Task objective: Could you please reproduce the entries exactly, leaving out any pictures?

Extracted data:
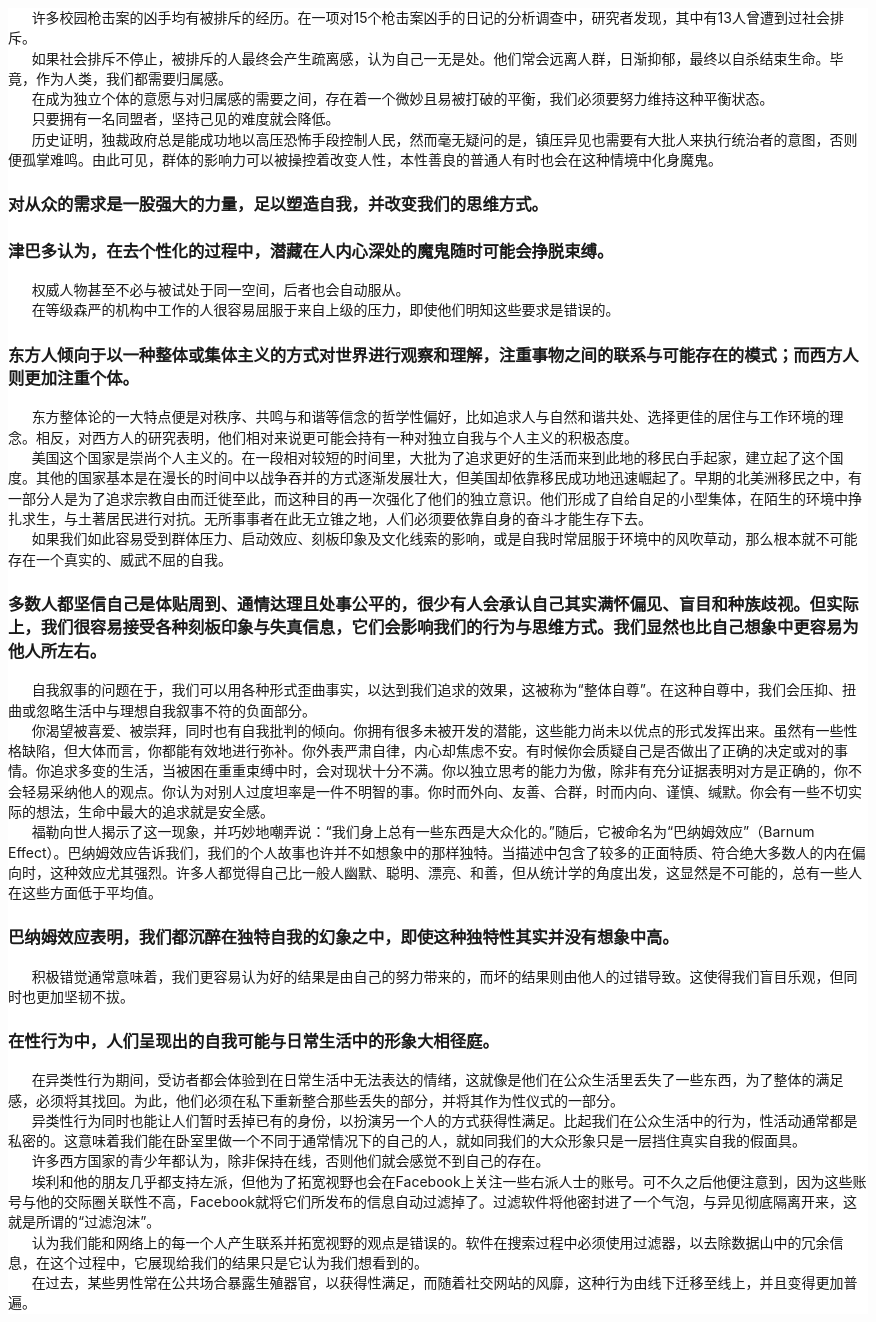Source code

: &nbsp;&nbsp;&nbsp;&nbsp;&nbsp;&nbsp;许多校园枪击案的凶手均有被排斥的经历。在一项对15个枪击案凶手的日记的分析调查中，研究者发现，其中有13人曾遭到过社会排斥。              
&nbsp;&nbsp;&nbsp;&nbsp;&nbsp;&nbsp;如果社会排斥不停止，被排斥的人最终会产生疏离感，认为自己一无是处。他们常会远离人群，日渐抑郁，最终以自杀结束生命。毕竟，作为人类，我们都需要归属感。              
&nbsp;&nbsp;&nbsp;&nbsp;&nbsp;&nbsp;在成为独立个体的意愿与对归属感的需要之间，存在着一个微妙且易被打破的平衡，我们必须要努力维持这种平衡状态。              
&nbsp;&nbsp;&nbsp;&nbsp;&nbsp;&nbsp;只要拥有一名同盟者，坚持己见的难度就会降低。              
&nbsp;&nbsp;&nbsp;&nbsp;&nbsp;&nbsp;历史证明，独裁政府总是能成功地以高压恐怖手段控制人民，然而毫无疑问的是，镇压异见也需要有大批人来执行统治者的意图，否则便孤掌难鸣。由此可见，群体的影响力可以被操控着改变人性，本性善良的普通人有时也会在这种情境中化身魔鬼。              
### 对从众的需求是一股强大的力量，足以塑造自我，并改变我们的思维方式。              
### 津巴多认为，在去个性化的过程中，潜藏在人内心深处的魔鬼随时可能会挣脱束缚。              
&nbsp;&nbsp;&nbsp;&nbsp;&nbsp;&nbsp;权威人物甚至不必与被试处于同一空间，后者也会自动服从。              
&nbsp;&nbsp;&nbsp;&nbsp;&nbsp;&nbsp;在等级森严的机构中工作的人很容易屈服于来自上级的压力，即使他们明知这些要求是错误的。              
### 东方人倾向于以一种整体或集体主义的方式对世界进行观察和理解，注重事物之间的联系与可能存在的模式；而西方人则更加注重个体。              
&nbsp;&nbsp;&nbsp;&nbsp;&nbsp;&nbsp;东方整体论的一大特点便是对秩序、共鸣与和谐等信念的哲学性偏好，比如追求人与自然和谐共处、选择更佳的居住与工作环境的理念。相反，对西方人的研究表明，他们相对来说更可能会持有一种对独立自我与个人主义的积极态度。              
&nbsp;&nbsp;&nbsp;&nbsp;&nbsp;&nbsp;美国这个国家是崇尚个人主义的。在一段相对较短的时间里，大批为了追求更好的生活而来到此地的移民白手起家，建立起了这个国度。其他的国家基本是在漫长的时间中以战争吞并的方式逐渐发展壮大，但美国却依靠移民成功地迅速崛起了。早期的北美洲移民之中，有一部分人是为了追求宗教自由而迁徙至此，而这种目的再一次强化了他们的独立意识。他们形成了自给自足的小型集体，在陌生的环境中挣扎求生，与土著居民进行对抗。无所事事者在此无立锥之地，人们必须要依靠自身的奋斗才能生存下去。              
&nbsp;&nbsp;&nbsp;&nbsp;&nbsp;&nbsp;如果我们如此容易受到群体压力、启动效应、刻板印象及文化线索的影响，或是自我时常屈服于环境中的风吹草动，那么根本就不可能存在一个真实的、威武不屈的自我。              
### 多数人都坚信自己是体贴周到、通情达理且处事公平的，很少有人会承认自己其实满怀偏见、盲目和种族歧视。但实际上，我们很容易接受各种刻板印象与失真信息，它们会影响我们的行为与思维方式。我们显然也比自己想象中更容易为他人所左右。              
&nbsp;&nbsp;&nbsp;&nbsp;&nbsp;&nbsp;自我叙事的问题在于，我们可以用各种形式歪曲事实，以达到我们追求的效果，这被称为“整体自尊”。在这种自尊中，我们会压抑、扭曲或忽略生活中与理想自我叙事不符的负面部分。              
&nbsp;&nbsp;&nbsp;&nbsp;&nbsp;&nbsp;你渴望被喜爱、被崇拜，同时也有自我批判的倾向。你拥有很多未被开发的潜能，这些能力尚未以优点的形式发挥出来。虽然有一些性格缺陷，但大体而言，你都能有效地进行弥补。你外表严肃自律，内心却焦虑不安。有时候你会质疑自己是否做出了正确的决定或对的事情。你追求多变的生活，当被困在重重束缚中时，会对现状十分不满。你以独立思考的能力为傲，除非有充分证据表明对方是正确的，你不会轻易采纳他人的观点。你认为对别人过度坦率是一件不明智的事。你时而外向、友善、合群，时而内向、谨慎、缄默。你会有一些不切实际的想法，生命中最大的追求就是安全感。              
&nbsp;&nbsp;&nbsp;&nbsp;&nbsp;&nbsp;福勒向世人揭示了这一现象，并巧妙地嘲弄说：“我们身上总有一些东西是大众化的。”随后，它被命名为“巴纳姆效应”（Barnum Effect）。巴纳姆效应告诉我们，我们的个人故事也许并不如想象中的那样独特。当描述中包含了较多的正面特质、符合绝大多数人的内在偏向时，这种效应尤其强烈。许多人都觉得自己比一般人幽默、聪明、漂亮、和善，但从统计学的角度出发，这显然是不可能的，总有一些人在这些方面低于平均值。              
### 巴纳姆效应表明，我们都沉醉在独特自我的幻象之中，即使这种独特性其实并没有想象中高。              
&nbsp;&nbsp;&nbsp;&nbsp;&nbsp;&nbsp;积极错觉通常意味着，我们更容易认为好的结果是由自己的努力带来的，而坏的结果则由他人的过错导致。这使得我们盲目乐观，但同时也更加坚韧不拔。              
### 在性行为中，人们呈现出的自我可能与日常生活中的形象大相径庭。              
&nbsp;&nbsp;&nbsp;&nbsp;&nbsp;&nbsp;在异类性行为期间，受访者都会体验到在日常生活中无法表达的情绪，这就像是他们在公众生活里丢失了一些东西，为了整体的满足感，必须将其找回。为此，他们必须在私下重新整合那些丢失的部分，并将其作为性仪式的一部分。              
&nbsp;&nbsp;&nbsp;&nbsp;&nbsp;&nbsp;异类性行为同时也能让人们暂时丢掉已有的身份，以扮演另一个人的方式获得性满足。比起我们在公众生活中的行为，性活动通常都是私密的。这意味着我们能在卧室里做一个不同于通常情况下的自己的人，就如同我们的大众形象只是一层挡住真实自我的假面具。              
&nbsp;&nbsp;&nbsp;&nbsp;&nbsp;&nbsp;许多西方国家的青少年都认为，除非保持在线，否则他们就会感觉不到自己的存在。              
&nbsp;&nbsp;&nbsp;&nbsp;&nbsp;&nbsp;埃利和他的朋友几乎都支持左派，但他为了拓宽视野也会在Facebook上关注一些右派人士的账号。可不久之后他便注意到，因为这些账号与他的交际圈关联性不高，Facebook就将它们所发布的信息自动过滤掉了。过滤软件将他密封进了一个气泡，与异见彻底隔离开来，这就是所谓的“过滤泡沫”。              
&nbsp;&nbsp;&nbsp;&nbsp;&nbsp;&nbsp;认为我们能和网络上的每一个人产生联系并拓宽视野的观点是错误的。软件在搜索过程中必须使用过滤器，以去除数据山中的冗余信息，在这个过程中，它展现给我们的结果只是它认为我们想看到的。              
&nbsp;&nbsp;&nbsp;&nbsp;&nbsp;&nbsp;在过去，某些男性常在公共场合暴露生殖器官，以获得性满足，而随着社交网站的风靡，这种行为由线下迁移至线上，并且变得更加普遍。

Answer to the exercise:
Source code

: &nbsp;&nbsp;&nbsp;&nbsp;&nbsp;&nbsp;许多校园枪击案的凶手均有被排斥的经历。在一项对15个枪击案凶手的日记的分析调查中，研究者发现，其中有13人曾遭到过社会排斥。              
&nbsp;&nbsp;&nbsp;&nbsp;&nbsp;&nbsp;如果社会排斥不停止，被排斥的人最终会产生疏离感，认为自己一无是处。他们常会远离人群，日渐抑郁，最终以自杀结束生命。毕竟，作为人类，我们都需要归属感。              
&nbsp;&nbsp;&nbsp;&nbsp;&nbsp;&nbsp;在成为独立个体的意愿与对归属感的需要之间，存在着一个微妙且易被打破的平衡，我们必须要努力维持这种平衡状态。              
&nbsp;&nbsp;&nbsp;&nbsp;&nbsp;&nbsp;只要拥有一名同盟者，坚持己见的难度就会降低。              
&nbsp;&nbsp;&nbsp;&nbsp;&nbsp;&nbsp;历史证明，独裁政府总是能成功地以高压恐怖手段控制人民，然而毫无疑问的是，镇压异见也需要有大批人来执行统治者的意图，否则便孤掌难鸣。由此可见，群体的影响力可以被操控着改变人性，本性善良的普通人有时也会在这种情境中化身魔鬼。              
### 对从众的需求是一股强大的力量，足以塑造自我，并改变我们的思维方式。              
### 津巴多认为，在去个性化的过程中，潜藏在人内心深处的魔鬼随时可能会挣脱束缚。              
&nbsp;&nbsp;&nbsp;&nbsp;&nbsp;&nbsp;权威人物甚至不必与被试处于同一空间，后者也会自动服从。              
&nbsp;&nbsp;&nbsp;&nbsp;&nbsp;&nbsp;在等级森严的机构中工作的人很容易屈服于来自上级的压力，即使他们明知这些要求是错误的。              
### 东方人倾向于以一种整体或集体主义的方式对世界进行观察和理解，注重事物之间的联系与可能存在的模式；而西方人则更加注重个体。              
&nbsp;&nbsp;&nbsp;&nbsp;&nbsp;&nbsp;东方整体论的一大特点便是对秩序、共鸣与和谐等信念的哲学性偏好，比如追求人与自然和谐共处、选择更佳的居住与工作环境的理念。相反，对西方人的研究表明，他们相对来说更可能会持有一种对独立自我与个人主义的积极态度。              
&nbsp;&nbsp;&nbsp;&nbsp;&nbsp;&nbsp;美国这个国家是崇尚个人主义的。在一段相对较短的时间里，大批为了追求更好的生活而来到此地的移民白手起家，建立起了这个国度。其他的国家基本是在漫长的时间中以战争吞并的方式逐渐发展壮大，但美国却依靠移民成功地迅速崛起了。早期的北美洲移民之中，有一部分人是为了追求宗教自由而迁徙至此，而这种目的再一次强化了他们的独立意识。他们形成了自给自足的小型集体，在陌生的环境中挣扎求生，与土著居民进行对抗。无所事事者在此无立锥之地，人们必须要依靠自身的奋斗才能生存下去。              
&nbsp;&nbsp;&nbsp;&nbsp;&nbsp;&nbsp;如果我们如此容易受到群体压力、启动效应、刻板印象及文化线索的影响，或是自我时常屈服于环境中的风吹草动，那么根本就不可能存在一个真实的、威武不屈的自我。              
### 多数人都坚信自己是体贴周到、通情达理且处事公平的，很少有人会承认自己其实满怀偏见、盲目和种族歧视。但实际上，我们很容易接受各种刻板印象与失真信息，它们会影响我们的行为与思维方式。我们显然也比自己想象中更容易为他人所左右。              
&nbsp;&nbsp;&nbsp;&nbsp;&nbsp;&nbsp;自我叙事的问题在于，我们可以用各种形式歪曲事实，以达到我们追求的效果，这被称为“整体自尊”。在这种自尊中，我们会压抑、扭曲或忽略生活中与理想自我叙事不符的负面部分。              
&nbsp;&nbsp;&nbsp;&nbsp;&nbsp;&nbsp;你渴望被喜爱、被崇拜，同时也有自我批判的倾向。你拥有很多未被开发的潜能，这些能力尚未以优点的形式发挥出来。虽然有一些性格缺陷，但大体而言，你都能有效地进行弥补。你外表严肃自律，内心却焦虑不安。有时候你会质疑自己是否做出了正确的决定或对的事情。你追求多变的生活，当被困在重重束缚中时，会对现状十分不满。你以独立思考的能力为傲，除非有充分证据表明对方是正确的，你不会轻易采纳他人的观点。你认为对别人过度坦率是一件不明智的事。你时而外向、友善、合群，时而内向、谨慎、缄默。你会有一些不切实际的想法，生命中最大的追求就是安全感。              
&nbsp;&nbsp;&nbsp;&nbsp;&nbsp;&nbsp;福勒向世人揭示了这一现象，并巧妙地嘲弄说：“我们身上总有一些东西是大众化的。”随后，它被命名为“巴纳姆效应”（Barnum Effect）。巴纳姆效应告诉我们，我们的个人故事也许并不如想象中的那样独特。当描述中包含了较多的正面特质、符合绝大多数人的内在偏向时，这种效应尤其强烈。许多人都觉得自己比一般人幽默、聪明、漂亮、和善，但从统计学的角度出发，这显然是不可能的，总有一些人在这些方面低于平均值。              
### 巴纳姆效应表明，我们都沉醉在独特自我的幻象之中，即使这种独特性其实并没有想象中高。              
&nbsp;&nbsp;&nbsp;&nbsp;&nbsp;&nbsp;积极错觉通常意味着，我们更容易认为好的结果是由自己的努力带来的，而坏的结果则由他人的过错导致。这使得我们盲目乐观，但同时也更加坚韧不拔。              
### 在性行为中，人们呈现出的自我可能与日常生活中的形象大相径庭。              
&nbsp;&nbsp;&nbsp;&nbsp;&nbsp;&nbsp;在异类性行为期间，受访者都会体验到在日常生活中无法表达的情绪，这就像是他们在公众生活里丢失了一些东西，为了整体的满足感，必须将其找回。为此，他们必须在私下重新整合那些丢失的部分，并将其作为性仪式的一部分。              
&nbsp;&nbsp;&nbsp;&nbsp;&nbsp;&nbsp;异类性行为同时也能让人们暂时丢掉已有的身份，以扮演另一个人的方式获得性满足。比起我们在公众生活中的行为，性活动通常都是私密的。这意味着我们能在卧室里做一个不同于通常情况下的自己的人，就如同我们的大众形象只是一层挡住真实自我的假面具。              
&nbsp;&nbsp;&nbsp;&nbsp;&nbsp;&nbsp;许多西方国家的青少年都认为，除非保持在线，否则他们就会感觉不到自己的存在。              
&nbsp;&nbsp;&nbsp;&nbsp;&nbsp;&nbsp;埃利和他的朋友几乎都支持左派，但他为了拓宽视野也会在Facebook上关注一些右派人士的账号。可不久之后他便注意到，因为这些账号与他的交际圈关联性不高，Facebook就将它们所发布的信息自动过滤掉了。过滤软件将他密封进了一个气泡，与异见彻底隔离开来，这就是所谓的“过滤泡沫”。              
&nbsp;&nbsp;&nbsp;&nbsp;&nbsp;&nbsp;认为我们能和网络上的每一个人产生联系并拓宽视野的观点是错误的。软件在搜索过程中必须使用过滤器，以去除数据山中的冗余信息，在这个过程中，它展现给我们的结果只是它认为我们想看到的。              
&nbsp;&nbsp;&nbsp;&nbsp;&nbsp;&nbsp;在过去，某些男性常在公共场合暴露生殖器官，以获得性满足，而随着社交网站的风靡，这种行为由线下迁移至线上，并且变得更加普遍。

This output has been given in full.